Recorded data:

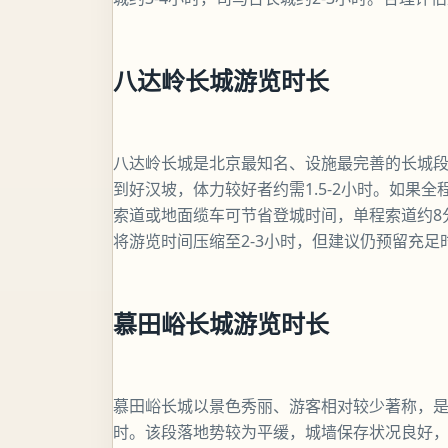
八达岭长城游览时长
八达岭长城是北京最知名、设施最完善的长城
到好汉坡，体力较好者约需1.5-2小时。如果
索道或地面缆车可节省登城时间，单程索道约8
将游览时间压缩至2-3小时，但建议仍预留充足
慕田峪长城游览时长
慕田峪长城以景色秀丽、游客相对较少著称，是
时。该段落地势较为平缓，城墙保存状况良好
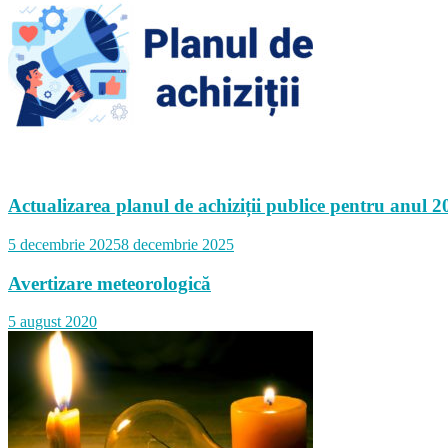
Actualizarea planul de achiziții publice pentru anul 2
5 decembrie 2025
8 decembrie 2025
Avertizare meteorologică
5 august 2020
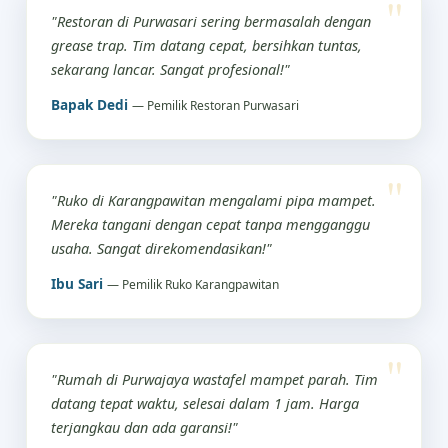
"Restoran di Purwasari sering bermasalah dengan
grease trap. Tim datang cepat, bersihkan tuntas,
sekarang lancar. Sangat profesional!"
Bapak Dedi
— Pemilik Restoran Purwasari
"Ruko di Karangpawitan mengalami pipa mampet.
Mereka tangani dengan cepat tanpa mengganggu
usaha. Sangat direkomendasikan!"
Ibu Sari
— Pemilik Ruko Karangpawitan
"Rumah di Purwajaya wastafel mampet parah. Tim
datang tepat waktu, selesai dalam 1 jam. Harga
terjangkau dan ada garansi!"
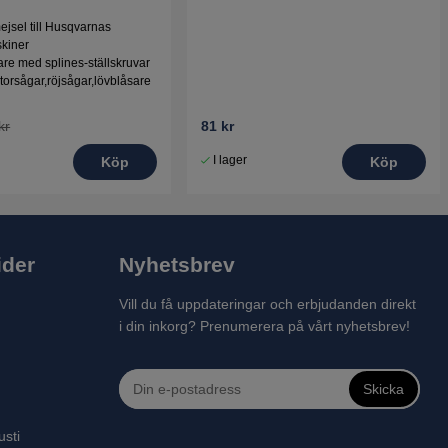
jsel till Husqvarnas
kiner
are med splines-ställskruvar
orsågar,röjsågar,lövblåsare
kr
81 kr
I lager
Köp
Köp
ider
Nyhetsbrev
Vill du få uppdateringar och erbjudanden direkt
i din inkorg? Prenumerera på vårt nyhetsbrev!
Skicka
usti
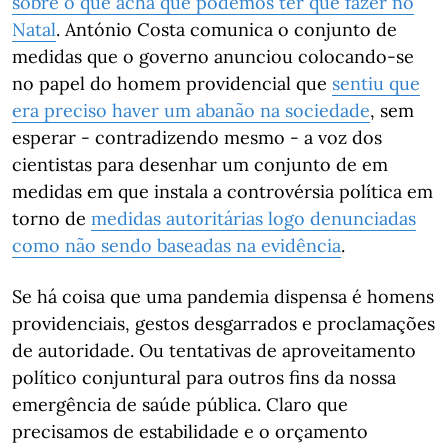
sobre o que acha que podemos ter que fazer no
Natal
. António Costa comunica o conjunto de
medidas que o governo anunciou colocando-se
no papel do homem providencial que
sentiu que
era preciso haver um abanão na sociedade
, sem
esperar - contradizendo mesmo - a voz dos
cientistas para desenhar um conjunto de em
medidas em que instala a controvérsia política em
torno de
medidas autoritárias logo denunciadas
como não sendo baseadas na evidência
.
Se há coisa que uma pandemia dispensa é homens
providenciais, gestos desgarrados e proclamações
de autoridade. Ou tentativas de aproveitamento
político conjuntural para outros fins da nossa
emergência de saúde pública. Claro que
precisamos de estabilidade e o orçamento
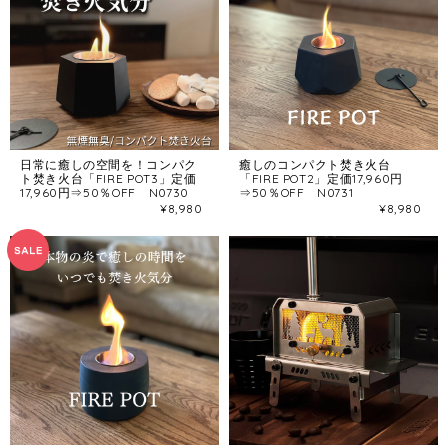
日常に癒しの空間を！コンパク
癒しのコンパクト焚き火台
ト焚き火台「FIRE POT3」定価
「FIRE POT2」定価17,960円
17,960円⇒50％OFF N0730
⇒50％OFF N0731
¥8,980
¥8,980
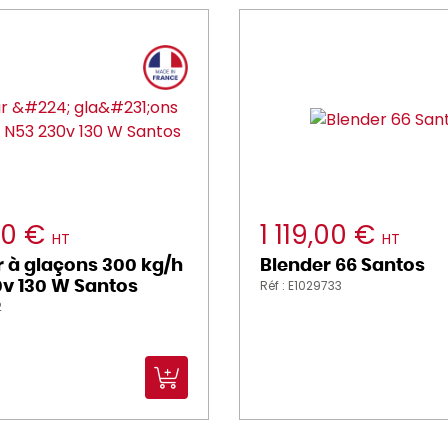
00 €
1 119,00 €
HT
HT
 à glaçons 300 kg/h
Blender 66 Santos
Réf : E1029733
v 130 W Santos
2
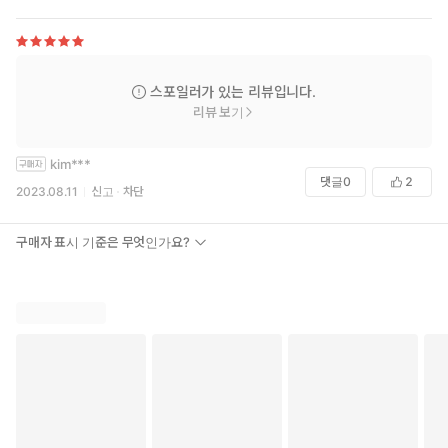
스포일러가 있는 리뷰입니다.
리뷰 보기
kim***
댓글
0
2
2023.08.11
신고
차단
구매자 표시 기준은 무엇인가요?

#### WHAT IS EXPECTED:
Pictures excluded, set down all the entries exactly.

#### WRITTEN ANSWER:
八达岭长城游览时长
八达岭长城是北京最知名、设施最完善的长城
到好汉坡，体力较好者约需1.5-2小时。如果
索道或地面缆车可节省登城时间，单程索道约8
将游览时间压缩至2-3小时，但建议仍预留充足
慕田峪长城游览时长
慕田峪长城以景色秀丽、游客相对较少著称，是
时。该段落地势较为平缓，城墙保存状况良好
Actualizarea planul de achiziții publice pentru anul 2
5 decembrie 2025
8 decembrie 2025
Avertizare meteorologică
5 august 2020
"Restoran di Purwasari sering bermasalah dengan
grease trap. Tim datang cepat, bersihkan tuntas,
sekarang lancar. Sangat profesional!"
Bapak Dedi
— Pemilik Restoran Purwasari
"Ruko di Karangpawitan mengalami pipa mampet.
Mereka tangani dengan cepat tanpa mengganggu
usaha. Sangat direkomendasikan!"
Ibu Sari
— Pemilik Ruko Karangpawitan
"Rumah di Purwajaya wastafel mampet parah. Tim
datang tepat waktu, selesai dalam 1 jam. Harga
terjangkau dan ada garansi!"
jsel till Husqvarnas
kiner
are med splines-ställskruvar
orsågar,röjsågar,lövblåsare
kr
81 kr
I lager
Köp
Köp
ider
Nyhetsbrev
Vill du få uppdateringar och erbjudanden direkt
i din inkorg? Prenumerera på vårt nyhetsbrev!
Skicka
usti
sobre o que acha que podemos ter que fazer no
Natal
. António Costa comunica o conjunto de
medidas que o governo anunciou colocando-se
no papel do homem providencial que
sentiu que
era preciso haver um abanão na sociedade
, sem
esperar - contradizendo mesmo - a voz dos
cientistas para desenhar um conjunto de em
medidas em que instala a controvérsia política em
torno de
medidas autoritárias logo denunciadas
como não sendo baseadas na evidência
.
Se há coisa que uma pandemia dispensa é homens
providenciais, gestos desgarrados e proclamações
de autoridade. Ou tentativas de aproveitamento
político conjuntural para outros fins da nossa
emergência de saúde pública. Claro que
precisamos de estabilidade e o orçamento
日常に癒しの空間を！コンパク
癒しのコンパクト焚き火台
ト焚き火台「FIRE POT3」定価
「FIRE POT2」定価17,960円
17,960円⇒50％OFF N0730
⇒50％OFF N0731
¥8,980
¥8,980
00 €
1 119,00 €
HT
HT
 à glaçons 300 kg/h
Blender 66 Santos
Réf : E1029733
v 130 W Santos
2
스포일러가 있는 리뷰입니다.
리뷰 보기
kim***
댓글
0
2
2023.08.11
신고
차단
구매자 표시 기준은 무엇인가요?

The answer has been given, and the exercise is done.